Obama, who began planning for the raid as far back as March, said none of the Americans involved in the targeted assault was wounded.

The President gave the go-ahead for the Navy SEALs to go in on Saturday but due to bad weather, they switched to Sunday.

During his televised speech, Obama addressed those who lost loved ones during the September 11 attacks and said, “We have never forgotten your loss nor wavered in our commitment to see that we do whatever it takes to prevent another attack on our shores.”
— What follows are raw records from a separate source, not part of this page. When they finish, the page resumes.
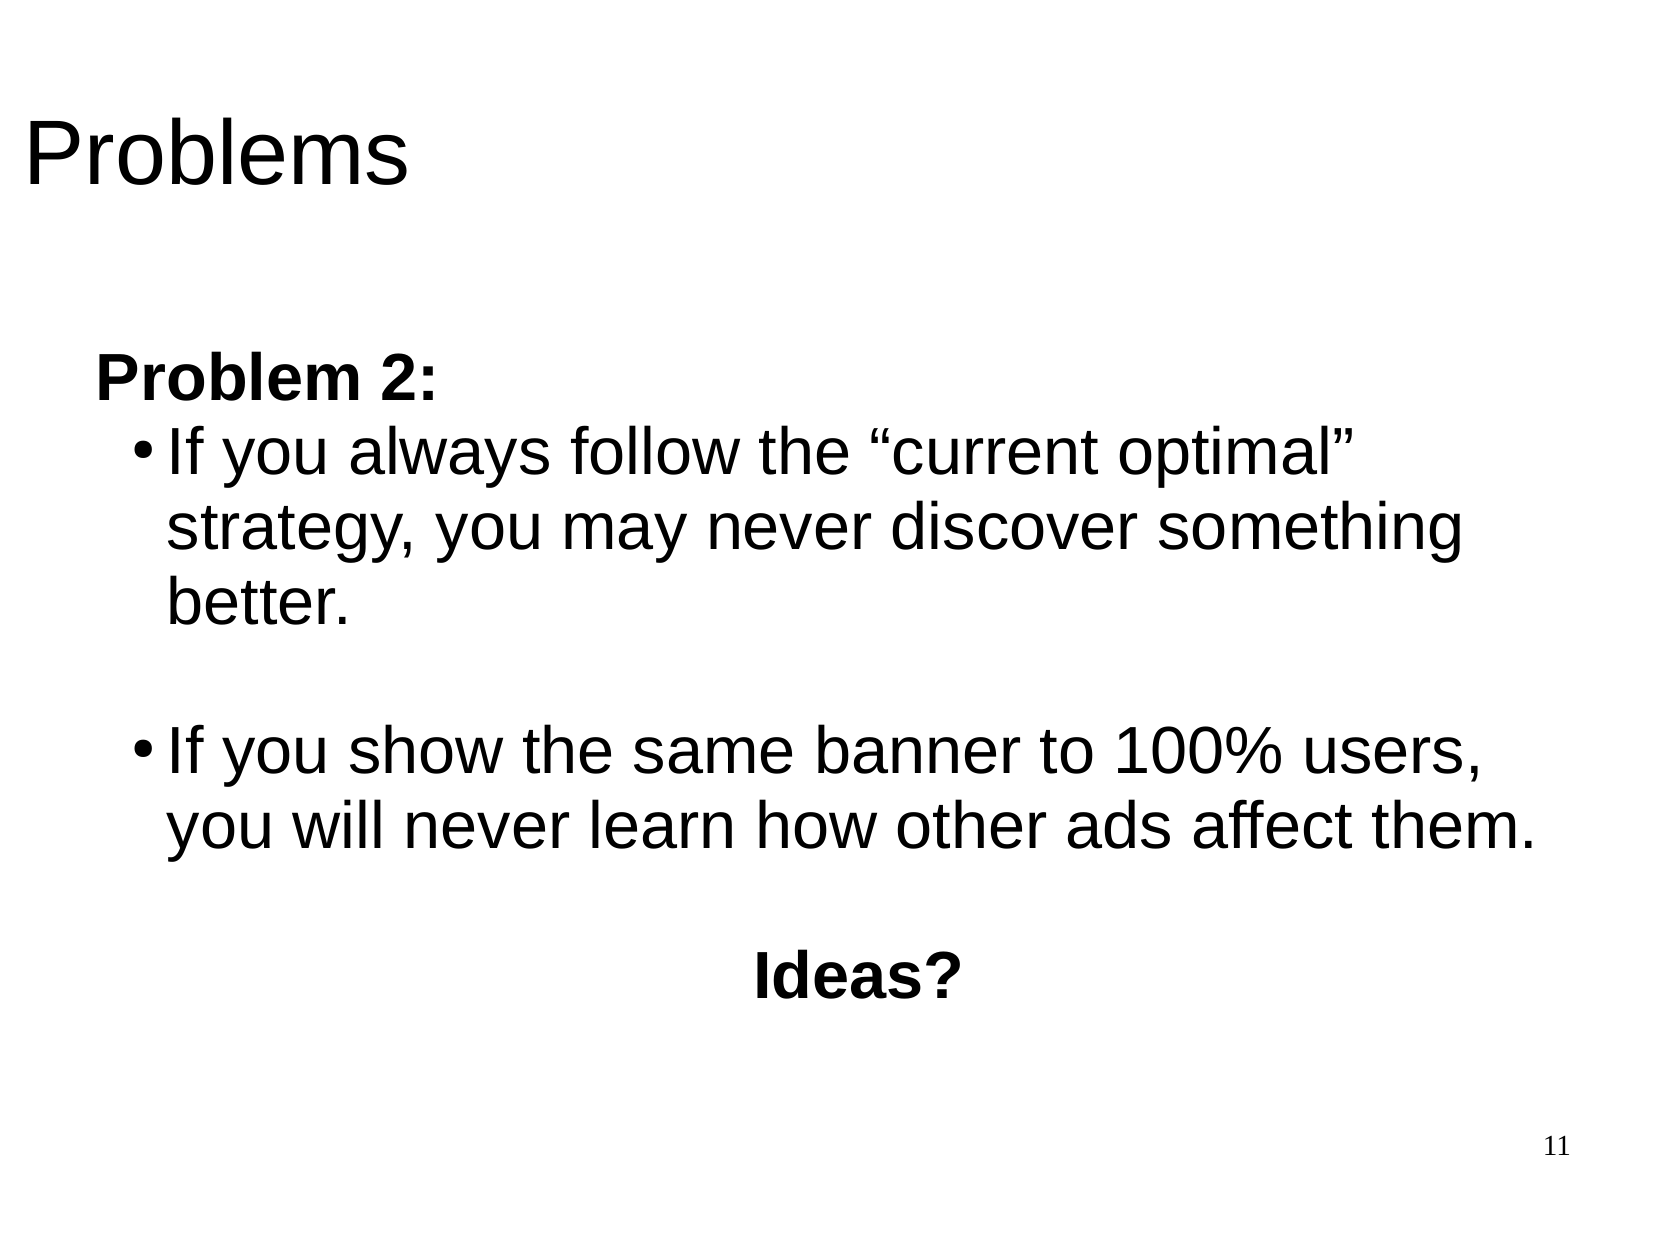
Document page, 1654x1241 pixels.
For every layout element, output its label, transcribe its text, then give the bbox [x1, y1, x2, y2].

text_box Problem 2: If you always follow the “current optimal” strategy, you may never discover something better. If you show the same banner to 100% users, you will never learn how other ads affect them. Ideas? [95, 264, 1551, 1013]
title Problems [23, 49, 1512, 257]
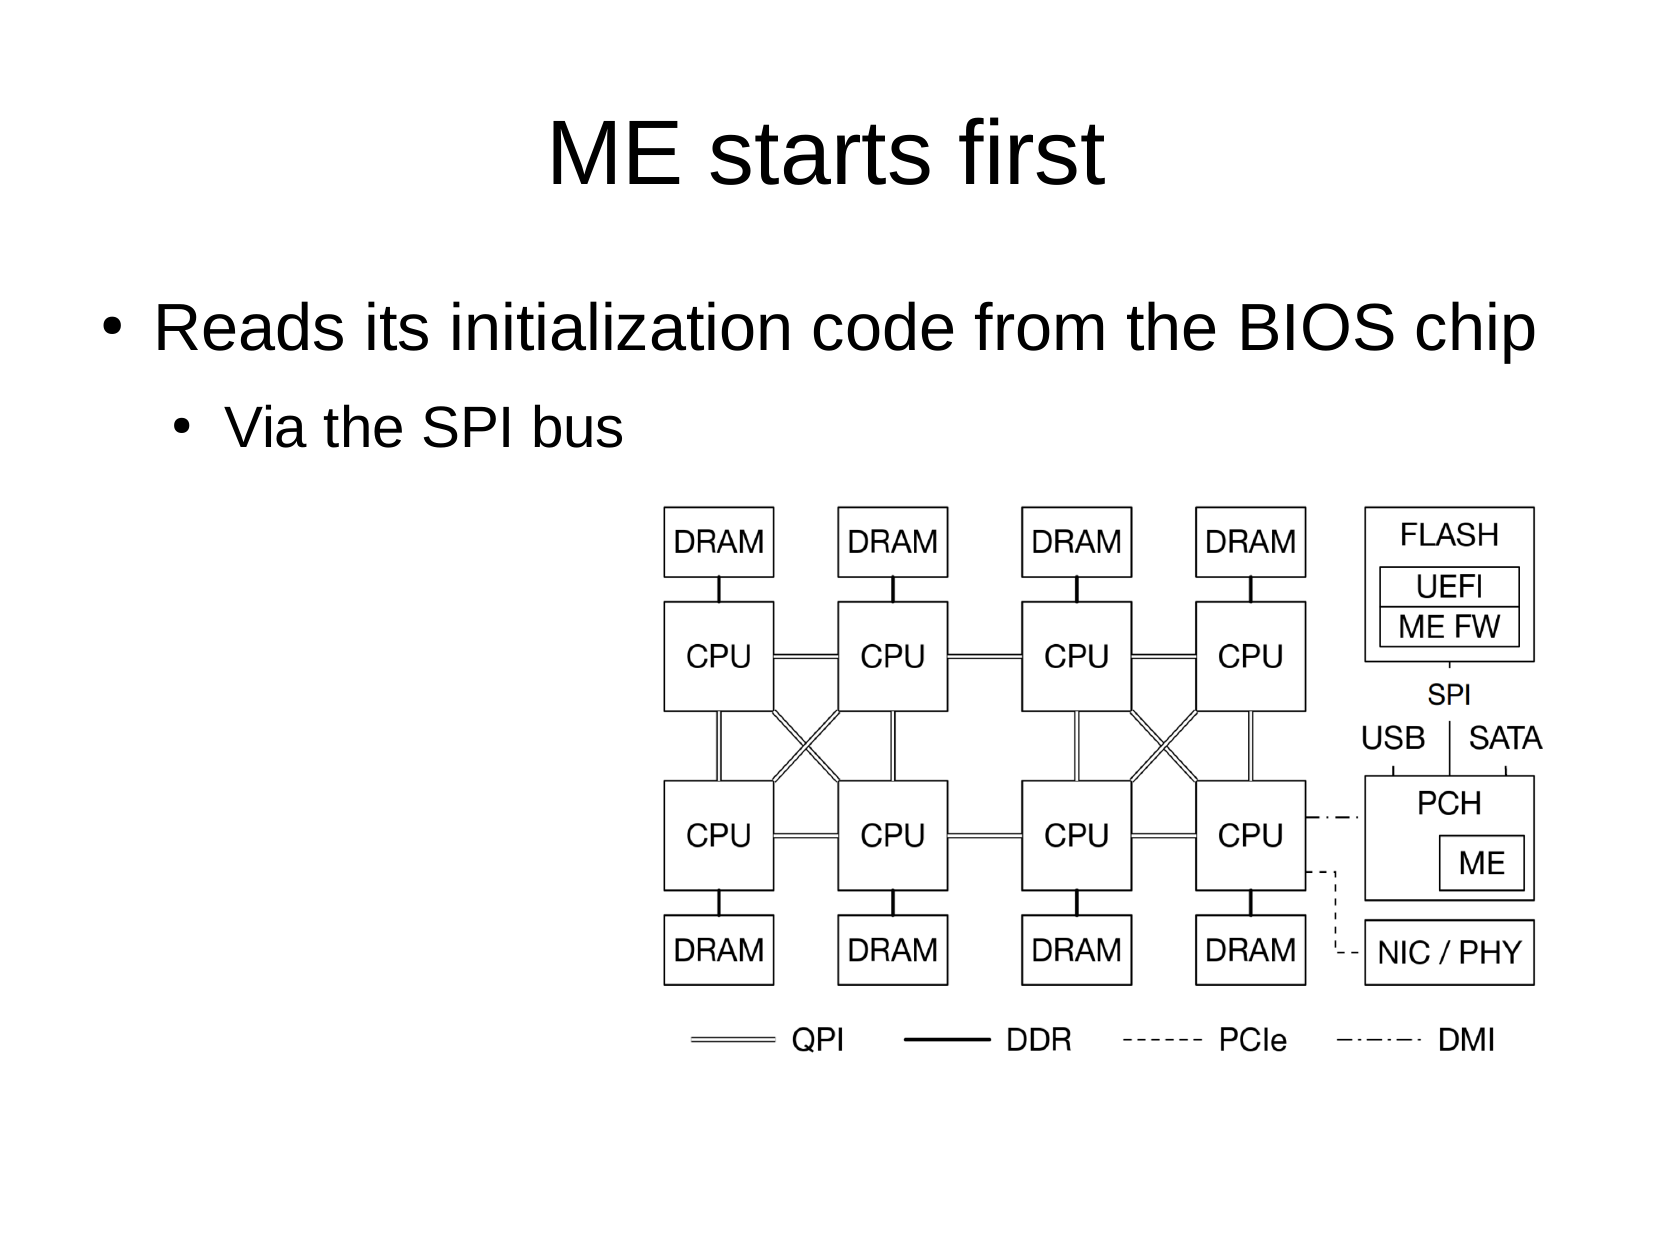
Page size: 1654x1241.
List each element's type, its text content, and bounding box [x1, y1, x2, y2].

picture [647, 487, 1576, 1088]
list Reads its initialization code from the BIOS chip Via the SPI bus [82, 290, 1571, 1010]
title ME starts first [82, 49, 1571, 257]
TV reports showed a huge crowd gathered outside the White House, Ground Zero in New York and New York’s Times Square after Obama’s speech, cheering and waving American flags.

Obama used the address to reiterate that while the United States has been hunting the Al Qaeda leader in the Arab world for the past decade, and has waged wars on Afghanistan and Iraq, America is not at war with Islam or Muslims.

He said, “We must also reaffirm that the United States is not –- and never will be -– at war with Islam. I’ve made clear, just as President Bush did shortly after 9/11, that our war is not against Islam. Bin Laden was not a Muslim leader; he was a mass murderer of Muslims.

“Indeed, al-Qaeda has slaughtered scores of Muslims in many countries, including our own. So his demise should be welcomed by all who believe in peace and human dignity.”